_The tasks:_
• A. Transcribe everything in the Fabelmans review from "User Rating: 8" down to "young to understand.".
• B. Pick up the Fabelmans review after its last sentence and continue it.

‘The Fabelmans’ Review: Spielberg’s Semi-Autobiographical Tale is a Mixed-Bag of Love and Nostalgia

Kevin Taft reviews The Fabelmans, Steven Spielberg's effective if a bit unfocused, semi-autobiographical feature film.
User Rating: 8

Steven Spielberg’s semi-autobiographical film, The Fabelmans, about his family and himself, is a love letter to a simpler time when adventure was something you sought out, passion was something you struggled for, and family was a constant. It is at once about his early inspirations as a filmmaker and a study of what was happening around him that he was perhaps too young to understand.

Utilizing the talents of playwright and screenwriter Tony Kushner (Angels in America, Lincoln), Spielberg co-writes a somewhat fictionalized version of his early years with truths sprinkled throughout. He opens when he is just a young boy (here named Sammy and played by Mateo Zoryon Francis-Deford) going to his first movie: The Greatest Show on Earth. Scared at first, his father (Paul Dano) tries to assuage his fears by explaining the tech behind moving pictures. At the same time, his mother (Michelle Williams) focuses on the magic of the images on the silver screen.

Gabriel LaBelle in The Fabelmans

Inspired, Sammy decides he wants a train for Hanukkah, which he uses to overcome his fear of the train crash seen so prominently in his first movie-going experience. Then, his mother gets the idea of letting him film a fake crash so he can take some control over it, and as a result –  a filmmaker is born.

But this isn’t all about Sammy’s desire to make movies. The Fabelmans is about a loving, tight-knit family that fractures as Sammy begins to take a closer look at them through the lens of his camera. His creative way of developing his own worlds becomes his way of seeing the truth around him. When he reaches his teenage years (now played by the incredible Gabriel LaBelle), he struggles with being in new schools, facing bullying for being Jewish, and watching his mother suffer depression.

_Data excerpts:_
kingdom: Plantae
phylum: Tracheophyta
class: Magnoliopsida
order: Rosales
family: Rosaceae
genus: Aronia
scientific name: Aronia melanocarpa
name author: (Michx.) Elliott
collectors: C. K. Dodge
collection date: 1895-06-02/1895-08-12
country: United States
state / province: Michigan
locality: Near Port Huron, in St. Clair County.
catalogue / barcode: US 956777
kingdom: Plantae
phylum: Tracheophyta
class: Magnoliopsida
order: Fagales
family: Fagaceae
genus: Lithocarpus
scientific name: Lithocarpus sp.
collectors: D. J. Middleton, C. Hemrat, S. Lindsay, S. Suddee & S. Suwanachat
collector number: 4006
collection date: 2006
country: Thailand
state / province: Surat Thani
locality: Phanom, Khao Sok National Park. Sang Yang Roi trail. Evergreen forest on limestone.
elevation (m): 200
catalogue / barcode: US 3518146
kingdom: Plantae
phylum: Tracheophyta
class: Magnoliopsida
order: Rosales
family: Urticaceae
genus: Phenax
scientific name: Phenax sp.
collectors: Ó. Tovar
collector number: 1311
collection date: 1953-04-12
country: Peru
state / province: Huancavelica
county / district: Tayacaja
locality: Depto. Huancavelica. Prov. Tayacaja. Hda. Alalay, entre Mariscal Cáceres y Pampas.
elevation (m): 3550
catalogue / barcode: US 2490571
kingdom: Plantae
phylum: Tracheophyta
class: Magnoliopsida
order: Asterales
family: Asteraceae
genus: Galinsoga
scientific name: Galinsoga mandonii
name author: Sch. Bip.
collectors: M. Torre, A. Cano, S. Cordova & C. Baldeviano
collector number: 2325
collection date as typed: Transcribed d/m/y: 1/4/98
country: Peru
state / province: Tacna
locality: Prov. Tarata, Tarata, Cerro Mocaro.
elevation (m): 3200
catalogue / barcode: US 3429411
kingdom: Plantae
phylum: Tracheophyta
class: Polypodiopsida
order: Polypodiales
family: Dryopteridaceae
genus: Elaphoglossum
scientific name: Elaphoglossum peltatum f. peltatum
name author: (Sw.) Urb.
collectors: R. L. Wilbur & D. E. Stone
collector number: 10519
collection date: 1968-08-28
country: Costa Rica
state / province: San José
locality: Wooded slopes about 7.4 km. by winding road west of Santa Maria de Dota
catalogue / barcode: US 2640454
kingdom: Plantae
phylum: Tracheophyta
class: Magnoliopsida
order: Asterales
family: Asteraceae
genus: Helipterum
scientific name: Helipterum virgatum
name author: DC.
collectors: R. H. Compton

_Responses per task:_
• A.
User Rating: 8

Steven Spielberg’s semi-autobiographical film, The Fabelmans, about his family and himself, is a love letter to a simpler time when adventure was something you sought out, passion was something you struggled for, and family was a constant. It is at once about his early inspirations as a filmmaker and a study of what was happening around him that he was perhaps too young to understand.

• B.
It’s a heartfelt tale that doesn’t skirt some of the more demanding challenges of his early life, even when the story meanders a bit with its focus. The film is called The Fabelmans, but it squarely focuses on Sammy first, his mother second. His sisters get s bit short-changed, and when the film ends with Sammy’s entrance into Hollywood, you start to wonder if the film should have been called “Sammy Fabelman.”

As written by Spielberg and Kushner, there could have been a more distinct focus. You sometimes wonder where the movie is going because it’s pretty episodic. Side characters move in and out, like the dad’s best friend Bennie (Seth Rogen), who has a few telling scenes but gets lost in the family’s machinations – even though his character figures prominently in how the family falls apart.

Jeannie Berlin (a favorite of mine since I saw the little-known comedy In The Spirit in the ‘90s) plays Sammy’s judgmental grandmother to great comedic effect. And Judd Hirsch is memorable as Uncle Boris in his one big scene with Sammy.

Tech credits are, as expected, spectacular, with beautiful cinematography by Janusz Kaminski, a lovely score by John Williams, and spot-on production design by Rick Carter.

Spielberg dons some of his usual filmmaking trademarks but also tones them down so as not to distract from what is essentially a small-scale film about a family growing up in the 50s and 60s. You can feel his love for the family (his family) and his childhood – and what a gift to be able to go back and put his own history on screen. While it doesn’t always feel consistent, the story feels so personal it’s hard to complain about someone’s experience. Because as much as it was partially fictionalized, you can feel the truth in every frame.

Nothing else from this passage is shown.